Siciliano di Agira, 62 anni, con una laurea in filosofia e una militanza a destra, si è convertito da lustri all’islam sciita come Giafar al-Siqilli («Mi affido a un insegnamento dello storico Franco Cardini: se solo i cristiani conoscessero a fondo sé stessi e la propria tradizione, non potrebbero che amare l’islam. E viceversa, ovviamente. Sono due raggi della stessa luce»).
Buttafuoco suggerisce il gioco del gemellaggio Venezia-Istanbul: «Come la megalopoli che non ha mai smesso di essere tale nei suoi orizzonti, Venezia è anche terraferma. Per me, predestinazione. Venivo ad ascoltare le lezioni di Severino e Cacciari. Oggi le finestre degli uffici in Biennale mi fanno pensare alla luce e all’energia del mondo che verrà».

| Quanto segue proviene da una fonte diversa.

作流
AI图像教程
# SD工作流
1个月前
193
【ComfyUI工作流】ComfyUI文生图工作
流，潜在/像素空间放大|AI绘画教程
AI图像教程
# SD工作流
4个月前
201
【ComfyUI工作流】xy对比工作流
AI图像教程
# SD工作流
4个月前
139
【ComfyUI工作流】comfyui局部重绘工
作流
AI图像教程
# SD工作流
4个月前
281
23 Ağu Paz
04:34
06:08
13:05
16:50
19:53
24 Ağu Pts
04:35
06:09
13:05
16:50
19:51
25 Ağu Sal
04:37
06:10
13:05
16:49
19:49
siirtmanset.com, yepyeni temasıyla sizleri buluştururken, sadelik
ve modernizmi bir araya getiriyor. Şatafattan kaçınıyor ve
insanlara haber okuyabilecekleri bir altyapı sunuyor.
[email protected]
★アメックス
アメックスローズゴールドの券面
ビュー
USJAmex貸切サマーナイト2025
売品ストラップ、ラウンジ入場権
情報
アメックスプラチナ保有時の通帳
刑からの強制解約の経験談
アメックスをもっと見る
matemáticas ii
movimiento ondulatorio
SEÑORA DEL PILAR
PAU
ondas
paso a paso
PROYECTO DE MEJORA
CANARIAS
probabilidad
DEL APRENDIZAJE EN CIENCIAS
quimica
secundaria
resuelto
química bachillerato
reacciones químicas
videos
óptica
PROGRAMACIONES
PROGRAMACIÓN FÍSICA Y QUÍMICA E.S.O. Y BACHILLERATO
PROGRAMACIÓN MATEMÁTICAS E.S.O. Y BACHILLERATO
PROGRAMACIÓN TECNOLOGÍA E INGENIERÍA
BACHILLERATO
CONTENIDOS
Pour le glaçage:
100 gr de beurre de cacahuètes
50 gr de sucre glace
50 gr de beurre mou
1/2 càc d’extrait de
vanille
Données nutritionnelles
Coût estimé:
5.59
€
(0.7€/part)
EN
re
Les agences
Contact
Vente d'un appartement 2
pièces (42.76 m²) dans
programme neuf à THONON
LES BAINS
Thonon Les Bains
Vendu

Da presidente, insiste: «Da 130 anni Biennale è la più importante istituzione culturale nel mondo con arte, architettura, cinema, musica, danza e teatro. In primavera vi do appuntamento all’Arsenale con il nuovo Archivio che sarà a metà fra il Centre Pompidou e Cinecittà, perché ospiterà un centro studi e contemporaneamente di produzione».
È domani, non il futuro, a pretendere attenzione. Con episodi che non si leggono più con gli occhiali del Novecento. «Riceviamo una delegazione elencata con ideogrammi cinesi. E arrivano venti donne: inimmaginabile rispetto all’anglosfera un colpo di scena simile. Si ripete, per altro, con ministri africani giovanissimi…».
Buttafuoco interpreta la catarsi internazionale. «Il lavoro culturale e la produzione artistica sono fatica, non un passatempo come lo si intende da noi. Sono il vero volano che determina l’economia. In Asia, India, Africa diventano il tramite per costruire reputazione, un po’ come faceva la Chiesa mecenate con gli artisti. Significa dar battaglia, non militare, ma per la conquista del futuro».
Una lezione sul cambio di paradigma? «All’epoca i romani vinsero, ma fu la Grecia sconfitta a conquistarli. Ora abbiamo di fronte civiltà consapevoli della loro storia che si rapportano con noi con la tecnologia, prima forma di potere».
Buttafuoco regala due suggestioni. «Sento più affinità con un contadino della Manciuria rispetto al proprietario di una pompa di benzina in Texas». E spariglia così: «Repubblica Popolare Cinese con il suo Partito comunista sono, qui da noi, ancora nel Novecento. In realtà hanno postura totalmente prossemica all’esercito di terracotta. Un albero con salde radici imperiali, un tronco marxista-leninista e grandi fronde con la volontà di potenza di Nietzsche».
Conclusione sull’onda del celebre enigma della sfinge (l’animale che prima cammina a quattro zampe, poi a due e alla fine a tre: l’uomo…). «Il bastone era il primo dispositivo, la protesi dell’organismo. Ne abbiamo aggiunte tante altre, fino ad arrivare all’impulso che consente all’avambraccio artificiale di portare il bicchiere alle labbra. E ora siamo al dispositivo finale, la protesi tecnologica che interviene direttamente sulla nostra coscienza. È il libero arbitrio affidato all’algoritmo. Questa l’attuale, cruda realtà…».